[Play_Raw] Dynamic Range Management

In this case, yes, the EV shift is just a multiplier.

However fusion takes multiple images generated with an EV shift and blends them together, based on a set of calculated weights. What I’ve seen is that if things DO break, they happen when the generated images are “too far” apart. (In the “traditional” enfuse approach, this would be if you set your bracketing steps too far apart.)

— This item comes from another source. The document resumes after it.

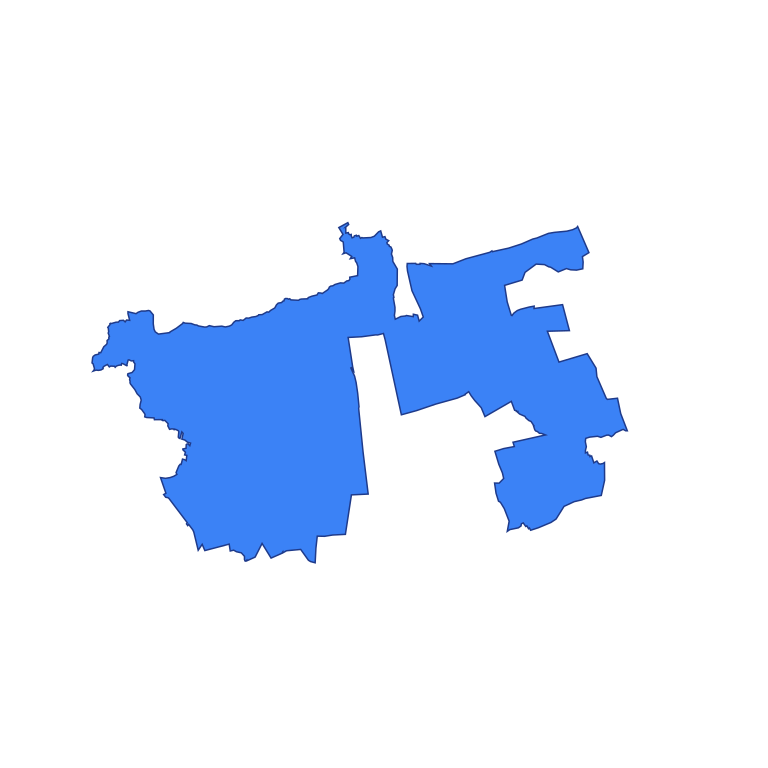 the district of Axapusco, México, Mexico, rotated 138°
{"feature_id": "50627088B66488502331387", "entity_name": "Axapusco", "entity_type": "district", "adm_level": 2, "iso_a3": "MEX", "parent_name": "Mexico", "parent_adm1": "México", "projection": "mercator", "projection_center": [-98.73, 19.766], "detail": "fine", "context": "isolated", "style": "filled", "palette": "blue", "viewbox_px": 768, "rotation_deg": 138, "n_neighbors": 0, "source": "geoboundaries", "source_scale": "gbopen_adm2", "svg_char_len": 6171}
<svg xmlns="http://www.w3.org/2000/svg" viewBox="0 0 768 768"><g transform="rotate(138 384 384)"><path d="M554.8,297.2L544.5,307.5L535.4,315.6L530.1,310.6L523.3,306.2L513.3,298.1L482.4,323.4L469.4,312.8L444.9,347.7L419.1,382.9L417.8,383.8L409.7,394.8L403.7,403.8L400.6,409.5L397.9,418.1L397.1,417.9L398.1,414.9L398.0,413.8L395.8,417.7L379.5,442.6L368.9,434.0L357.2,426.0L355.9,424.7L350.6,421.9L353.6,416.0L391.7,349.5L377.5,342.4L359.1,334.5L339.0,324.5L330.8,321.7L330.6,322.1L326.2,321.6L327.1,316.9L327.6,310.9L327.6,301.3L330.8,292.2L301.0,285.9L304.5,277.1L303.5,275.6L304.0,275.0L302.9,274.0L303.6,273.6L303.3,270.9L300.9,265.6L301.3,263.7L300.8,259.9L299.8,257.8L300.5,253.1L300.7,253.3L302.6,249.1L302.7,247.6L301.8,246.0L301.5,243.4L299.9,241.7L298.1,238.1L327.1,254.4L329.0,250.3L338.2,255.9L346.6,259.8L352.4,247.5L355.5,238.7L358.3,233.7L364.8,233.3L368.1,236.4L373.8,227.9L377.3,220.3L376.7,218.5L376.8,217.2L378.0,210.9L382.8,198.3L391.0,192.0L387.9,191.6L380.4,187.2L377.2,186.8L375.4,188.2L373.5,187.6L374.0,183.3L372.8,183.0L373.4,179.7L372.3,179.6L372.9,177.2L365.5,173.9L352.6,169.4L346.5,168.5L332.1,172.6L321.4,169.3L314.7,165.6L310.8,164.1L297.1,155.8L284.5,164.8L272.7,178.1L274.5,178.4L276.9,179.8L277.8,181.2L277.3,184.3L280.8,185.0L277.9,191.6L279.5,192.3L278.7,193.2L279.8,194.7L278.4,197.2L280.4,198.0L278.7,199.9L275.6,202.0L273.0,206.4L271.0,208.2L270.4,208.6L266.7,206.9L260.3,202.3L258.5,199.2L252.8,197.0L251.2,195.7L250.2,192.7L247.9,192.5L244.5,192.8L237.5,190.6L236.6,190.2L235.7,187.5L234.5,186.4L227.9,203.6L220.0,217.2L228.3,223.1L228.4,224.7L220.9,247.0L215.8,253.9L212.7,270.6L239.3,283.2L227.3,313.9L210.5,299.6L198.2,323.5L222.0,339.7L220.3,341.4L224.7,344.1L232.6,348.2L235.8,349.4L240.1,349.8L243.1,349.2L243.4,350.0L237.5,362.6L228.4,376.6L211.8,368.8L204.5,372.6L190.7,371.3L184.8,365.3L183.2,360.9L182.0,359.3L179.5,350.7L171.2,347.7L168.9,344.0L164.7,339.8L159.2,336.6L154.4,341.4L151.3,345.9L143.8,344.5L134.7,371.5L136.4,371.2L140.5,372.4L145.8,375.2L156.1,382.8L161.0,385.9L172.7,390.2L176.5,392.2L188.2,396.1L200.5,401.6L214.9,409.8L214.7,410.7L217.3,411.1L239.4,422.3L252.4,427.2L269.6,443.0L269.9,440.0L273.7,446.6L276.5,449.5L277.2,448.9L279.5,451.0L279.9,451.3L279.7,452.4L286.1,458.0L288.2,456.0L290.9,452.3L300.8,434.6L306.6,415.6L310.0,407.5L315.8,407.2L313.0,412.7L315.5,416.2L317.2,414.5L321.6,420.0L322.4,420.1L326.3,422.9L332.3,424.6L330.4,428.0L327.0,430.9L324.5,433.7L320.0,440.9L319.2,441.8L318.7,441.7L317.3,444.1L312.1,447.3L308.3,448.4L297.2,460.5L295.4,469.2L292.9,472.2L291.5,475.6L288.4,477.8L287.8,479.2L287.2,481.2L287.9,482.7L287.3,483.7L287.9,485.8L287.2,487.2L284.6,487.4L285.7,490.4L284.7,492.9L286.9,494.1L284.0,500.0L286.2,500.7L292.3,500.3L295.7,501.6L302.1,506.8L302.4,507.6L304.0,508.0L303.4,511.2L305.3,512.1L305.0,513.0L306.9,513.9L308.2,513.3L309.9,514.0L309.3,515.8L308.3,517.1L309.4,517.7L309.8,519.3L309.2,520.4L311.4,521.7L307.6,526.0L307.9,526.2L303.5,526.2L302.9,528.1L312.9,530.5L314.4,522.6L319.6,521.7L320.2,519.8L319.3,517.2L319.5,516.5L325.5,508.6L327.3,508.2L324.4,506.9L322.6,500.4L325.2,499.7L321.4,497.4L323.1,494.1L323.2,492.4L324.8,488.7L331.1,482.2L338.0,486.3L339.2,484.7L341.0,484.4L342.7,485.5L346.4,485.9L348.7,488.3L353.9,490.8L356.3,491.2L358.1,492.4L359.7,492.6L361.5,491.8L363.1,491.7L369.4,492.6L369.9,493.7L371.8,495.7L374.2,495.0L378.8,497.5L381.9,498.7L382.6,498.9L383.7,498.4L388.4,502.3L389.9,503.2L391.5,503.4L396.9,508.8L397.0,510.4L398.1,510.8L398.6,512.1L399.9,513.4L401.2,513.7L402.7,512.7L403.5,513.2L405.7,513.1L408.5,514.9L410.9,514.8L414.3,513.6L419.2,514.6L421.6,514.5L422.7,515.9L428.1,517.1L430.8,519.3L431.7,519.1L434.1,519.9L437.5,522.2L440.4,523.4L442.3,525.3L446.1,525.5L448.0,527.9L449.2,527.9L451.8,530.2L454.3,530.4L457.6,529.8L460.2,530.5L463.8,532.6L465.8,535.5L472.0,540.3L474.8,544.3L477.5,545.0L479.1,546.2L483.1,551.4L483.6,553.0L485.0,554.5L486.8,558.0L491.1,562.3L492.0,564.1L493.2,563.7L501.1,564.4L508.3,565.9L508.9,565.6L518.2,572.0L519.1,575.8L518.3,578.5L515.2,583.1L509.2,589.7L509.0,594.9L509.8,596.2L512.5,597.9L515.5,600.6L518.8,601.9L521.2,602.2L525.9,609.0L527.2,607.6L530.4,601.5L532.5,603.8L534.8,603.4L535.0,605.7L538.0,608.0L539.9,607.7L541.9,609.3L546.0,611.3L546.7,612.2L547.4,612.2L547.8,611.5L551.4,610.9L551.6,609.9L553.6,607.1L554.9,606.4L556.2,603.1L557.1,603.0L558.3,601.6L560.7,601.6L562.3,599.7L563.6,599.1L567.2,599.2L573.6,596.8L574.7,598.1L576.0,597.1L579.3,598.9L581.6,599.1L582.8,598.6L586.9,595.0L586.7,593.6L588.8,589.3L589.9,588.5L591.5,588.2L588.7,587.0L587.1,585.2L584.9,583.8L582.5,583.3L581.7,584.4L580.1,584.5L576.5,583.6L576.7,580.5L575.1,580.2L572.4,577.5L572.6,576.3L570.9,576.4L569.1,575.7L567.3,574.6L566.7,573.8L565.2,574.8L564.4,573.8L563.0,569.8L562.6,569.6L562.0,570.5L558.1,573.0L557.3,572.6L556.4,570.3L554.5,568.9L555.3,568.0L555.6,565.6L559.8,561.6L563.5,561.1L567.4,563.0L568.6,562.2L568.9,561.0L568.6,558.6L570.2,557.4L570.8,556.0L572.0,554.8L572.4,553.5L572.9,546.5L574.0,541.9L573.8,537.5L575.2,534.5L578.9,532.0L581.6,529.5L581.2,527.2L581.7,522.3L582.1,521.1L583.8,519.7L582.8,517.9L577.6,512.7L578.5,511.1L572.7,506.0L573.2,505.8L572.8,504.7L571.2,503.6L571.0,499.0L572.7,497.5L573.7,493.8L571.8,492.7L570.4,491.2L570.5,490.6L570.0,490.6L570.0,490.2L569.2,489.7L568.1,486.9L568.4,485.9L572.4,482.2L572.6,481.4L572.1,480.0L566.3,483.7L566.3,481.7L571.1,478.3L569.5,475.6L569.0,472.3L567.3,469.5L569.6,468.1L569.7,470.6L570.5,471.2L571.5,471.3L574.1,468.7L577.0,470.3L577.5,469.5L577.2,466.2L579.6,464.7L578.3,462.9L582.3,459.4L582.8,461.2L584.0,463.0L588.2,460.2L588.6,460.0L589.1,460.7L591.3,460.4L597.8,457.3L598.4,455.4L602.0,456.1L605.6,457.6L609.5,460.1L612.7,464.0L619.2,448.7L621.7,449.3L622.0,445.9L620.6,444.0L620.4,442.8L623.0,412.6L624.4,412.2L624.6,410.1L623.1,410.4L623.7,403.6L624.4,401.3L633.3,384.8L626.4,386.5L628.6,380.1L606.2,368.6L610.0,362.8L606.9,361.1L605.9,358.1L603.0,354.0L603.0,349.3L605.1,347.0L605.7,345.5L605.2,344.8L603.7,344.9L604.0,344.3L595.6,341.6L581.3,347.1L584.4,330.2L573.1,326.5L571.6,326.9L572.1,326.2L568.0,325.3L556.6,316.8L558.1,303.6L557.4,301.2L554.8,297.2Z" fill="#3b82f6" stroke="#1e3a8a" stroke-width="1.5"/></g></svg>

I haven’t abused the original enfuse implementation yet to see how it behaves in such situations - maybe this weekend I’ll get some time to poke at it again? Interestingly, Google has been cited as performing their algorithm slightly differently than the darktable fusion approach here - instead of generating 3 or more images and blending them together with weighting, Google is supposedly generating one image with +EV shift, fusing it with the base image, then iteratively doing the same thing a few times (so at all times only two images are being fused with each other, but the “base” image in successive iterations has had its dynamic range compressed with previous fusion steps.

I did find a potential difference between darktable’s blending and enfuse’s that may be a contributor to some of the oddities observed:

In enfuse, the mask weights are normalized (such that the total for of the weights for any given pixel is 1.0) before the gaussian pyramid of masks is generated.

In darktable, this appears to be happening after the GP is generated.